Why is data hard?

Why is data hard?

After a long day of company planning, in a bar in San Francisco, a colleague asked me “there’s something I’ve always wanted to ask. Why is data hard?”

I immediately knew what she meant. My team were in the midst of a data stack overhaul, moving massive troves of data to a modern data warehouse, and replacing 1000-line labyrinthine queries with modular, maintainable SQL code. With the data systems we inherited, we had been struggling to report even basic information: how many customers were active last month, how many of those converted, how many churned. Not a business meeting went by without someone asking, “but are these numbers right?”

So her question was a good one. This colleague lead the accounting department, where, for all the apparent similarities to the data work, uncertainty did not haunt the data. Transactional systems were designed to create a ledger, and the ledger represented reality. Any adjustments she needed to make were reconciled and set immutably into the record as she closed the books each month. And the definitions of metrics - revenue, profit, loss - those had GAAP definitions, widely accepted and known. Discrepancies were errors to be corrected or explained, not ambiguity to be managed.

In analytics, though, most of our data is a byproduct of something else. Systems designed to do something for the user also log that activity in a dataset – or at least they are supposed to. An app button’s primary purpose is to serve a user something when clicked, the event it logs is a secondary function. Knowing something as simple as who clicked what when depends on complex logic for identifying users consistently, caching and sending large volumes of events, and managing schema evolutions over time. That behavioral data joins data from third-party tools, APIs, and replicas of backend databases. In analytics, the system of record is not a ledger, it’s dozens of data collectors bolted on to systems designed to do something else, connected to a data warehouse by dozens of leaky pipes.

And time is treacherous for analytics.

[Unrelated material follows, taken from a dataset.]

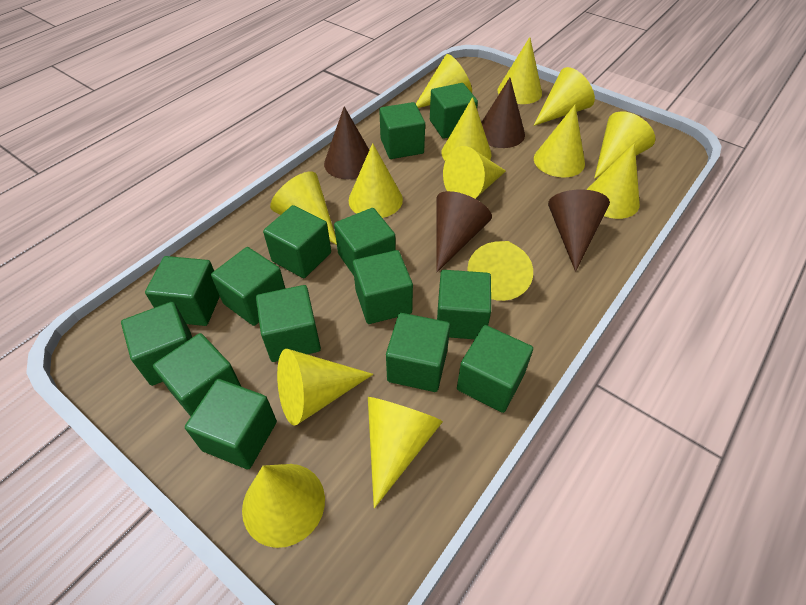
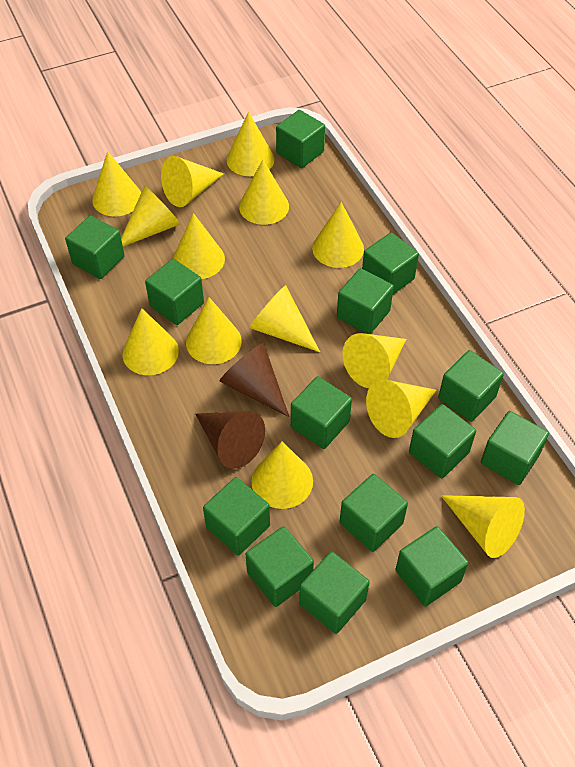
brown cone: 4 -> 2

Data can arrive late. Did that conversion happen today, or did the event just arrive today? And what time zone are we talking about, really, when we say today? If we’re measuring conversion, how long should we give users to convert before we count them in our metric, and how far in the past should we look for actions that might have influenced conversion?

Before we can answer most business questions, we have to define our metrics and get consensus across the company on what those metrics mean. Common terms like “churn” and “active user” often obscure the fact that finance, product, and marketing teams might be talking about completely different things (or worse, slightly different things) when they report those metrics. Often our consulting work starts with identifying the key metrics to measure a business by, and rallying consensus around a single definition for each.

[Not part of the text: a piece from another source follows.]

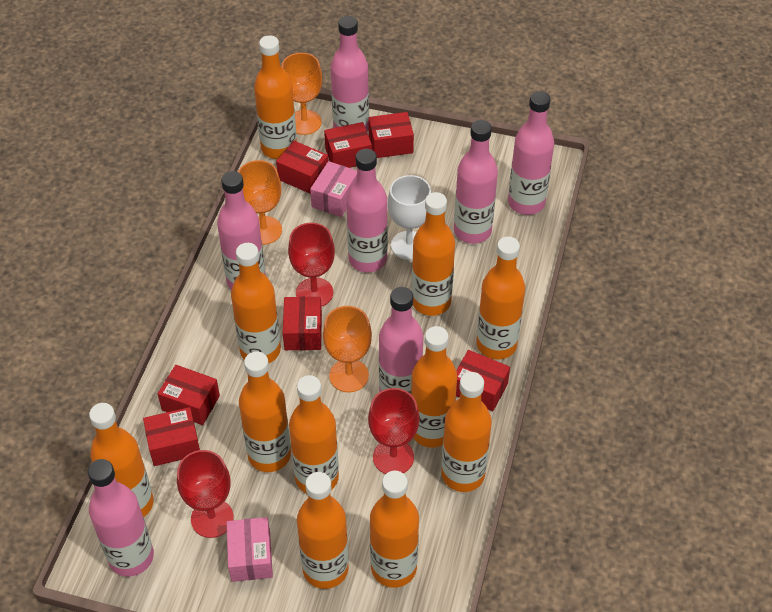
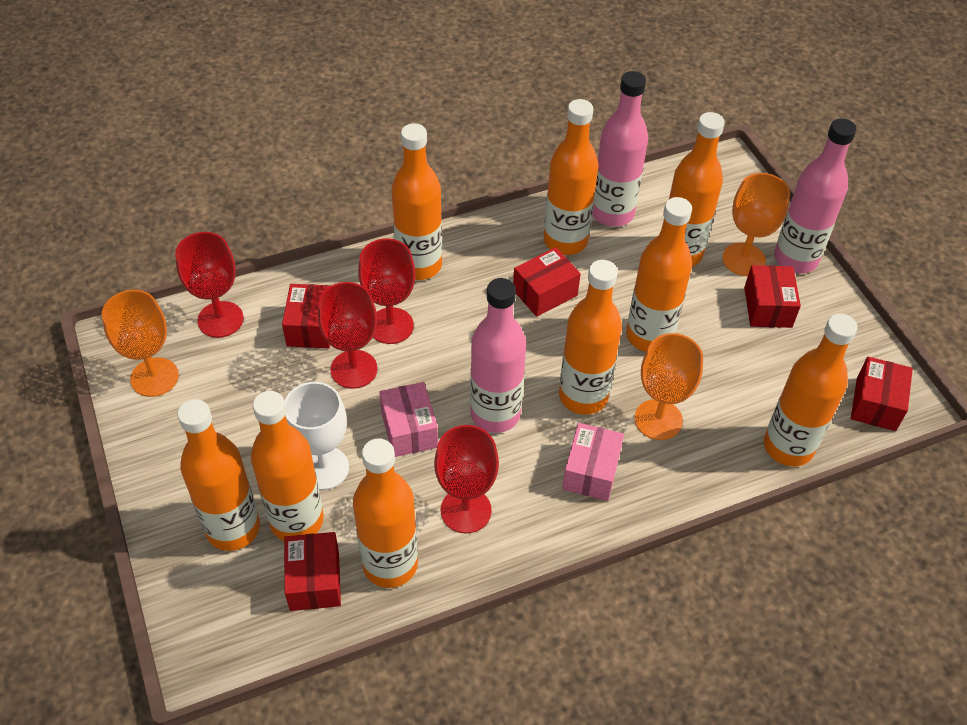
orange bottle: 11 -> 9
pink bottle: 7 -> 3
red box: 7 -> 5
red goblet: 3 -> 4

Unclear metric definitions, uncertainty in data collection, and time all conspire to make data hard. Take for example the common and deceptively simple question “did users who used our latest feature convert at a higher rate?” Before we can begin to answer it, we need to define what “using” a feature means – is it enough to load the page? Or does a user need to reach some milestone indicating that they’ve got some value from the feature? Then we have to deal with time: after using the feature, how long do we give them to convert in this analysis? And while it’s relatively simple to identify the group of users who did use the feature, it’s harder to identify the comparable group who did not – we need to exclude inactive users, for example, and exclude users who have tried the feature but have not yet had a comparable amount of time to convert. It gets complicated fast.

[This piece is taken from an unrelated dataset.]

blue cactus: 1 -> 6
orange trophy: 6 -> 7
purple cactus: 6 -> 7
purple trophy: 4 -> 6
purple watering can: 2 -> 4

Back in the bar with the accountant, though, I didn’t know what to say. My team was working hard to clean up and automate the data pipelines, migrating to a modern cloud data warehouse, work with stakeholders to reach consensus on the definitions of each key metric, setting those definitions down as version controlled SQL code in dbt. All that made data a lot easier. Trust in data grew, and meetings stopped short-circuiting on data quality issues. But it didn’t eliminate the complexity inherent in analytics.

What strikes me about the accountant’s question is that most of the changes we made to make data more reliable mirrored the best practices of accounting. We agreed on consistent metric definitions and stuck to them, kind of like accountants adhere to standards like GAAP. We created data contracts, got buy-in for them from engineering teams, and enforced them, making data creation a little less of an afterthought. We standardized time windows, time zones, and reporting timeframes. It didn’t eliminate uncertainty, and even with our upgrades, data remains hard. But the hard parts got more interesting. My team could focus more on the hard questions like what causes conversion, and what we might to to increase conversion, not just how many people converted and at what rate.

The best I could do in the bar that night was sip whisky and pretend to take it as a philosophical question, answering something like “well the transactional data is easy, it’s the mountains of behavioral data, images and unstructured text that is hard.” That’s not untrue, but it’s not the whole story.

I’ve thought about her question a lot, and about all the companies I’ve helped out of data quagmires and untrustworthy data systems. Honestly, it’s a pretty simple playbook. Define the metrics, and drive consensus on those definitions across the entire company. Set them down in well documented, version controlled code. Create data contracts with the engineering teams who build the systems that generate data, and enforce them. Automate the pipelines to efficiently get all the data in to one place. Now, I think of it as building data systems an accountant would raise a glass to.